### Instructions
[A] In the post on discrimination against US students and techs, what cumulative shortfall of scientists and engineers did Erich Bloch predict?
[B] Write the next part of the post on discrimination against US students and techs, picking up after its final sentence.

+++ Text

Anonymous ID: 3b454f Discrimination against US students and techs July 15, 2025, 3:54 p.m. No.23331113   🗄️.is 🔗kun

Pt. 1

Andreessen teaming up with Weinstein is an interview Tucker needs to do. After Andreessen exposing universities for discrimination against Americans, combined with a shady NSF study about STEM students, the fix has been in to decimate higher learning for Americans. Wonder who paid for the education of all the foreigners? US taxpayers? Meanwhile, companies lay off more American tech workers and call for importing H1-B's. It's about cutting America off at the knees. Who is behind it? China? China and India?

 

https://www.zerohedge.com/political/leaked-messages-reveal-andreessens-fury-universities-declared-war-70-country

Leaked Messages Reveal Andreessen's Fury: 'Universities Declared War On 70% Of The Country'

 

www.ineteconomics.org/uploads/papers/Weinstein-GUI_NSF_SG_Complete_INET.pdf

by Eric R Weinstein, PhD.

 

The NSF created a false shortage prediction. It got the Immigration Act of 1990 passed.

 

"Michael Teitelbaum, vice-chairman of the U.S. Commission on Immigration Reform and Officer of the Sloan Foundations concurred stating: "There is no shortage, there is a surplus. Claims that there was a dearth [of scientists and engineers] began a decade ago, when Erich Bloch, then-Director of the National Science Foundation, claimed that unless action was taken, there would be a cumulative shortfall of 675,000 scientists and engineers over the next two decades. Congress poured in additional money. The National Science Foundation received tens of millions of dollars for science and engineering education. And in 1990, Congress nearly tripled the number of permanent visas for highly skilled immigrants."

++++++
+++ Collected data

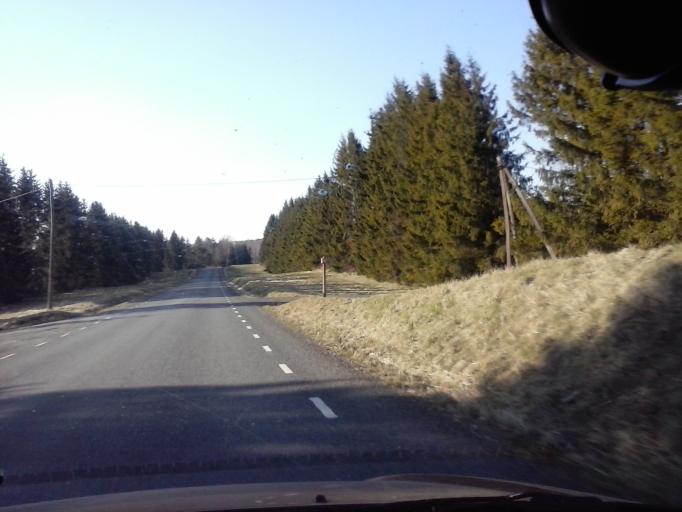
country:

++++++

### Responses in order
[A] 675,000 scientists and engineers over the next two decades.

[B]
"Not surprisingly, the NSF supply-side 'scarcity' study was not viewed kindly by serious analysts. In fact, one of the great mysteries of this era was why the NSF, which had hired talented applied economists, would opt for a 'crank' methodology derided by skilled analysts. In the words of Howard Wolpe who lead the house investigation into the NSF irregularities: "The NSF study projected a shortfall of 675,000 scientists and engineers without considering the future demand for such individuals in the marketplace. It simply observed a decline in the number of 22-year-olds and projected that this demographic trend would result in a huge shortfall. This could be termed the supply-side theory of labor market analysis. But making labor market projections without considering the demand side of the equation doesn't pass the laugh test with experts in the field." -Howard Wolpe Authors David Berliner and Bruce Biddle, concurred in their book "The Manufactured Crisis": "In 1985 the National Science Foundation (NSF), no less, began an energetic campaign to sell the myth [of a shortage of scientists and engineers], basing its actions on a seriously flawed study that had been conducted by one of its own staff members. The study in question argued that supplies of scientists and engineers would shortly decline in America and that this meant we had to increase production of people with these skills. This thesis was dubious at best, but, worse, the study made no estimates of job-market demands for scientists and engineers. Thus, the researcher completely forgot to worry about whether these people were likely to find jobs." -David Berliner and Bruce Biddle, "The Manufactured Crisis", pg. 96"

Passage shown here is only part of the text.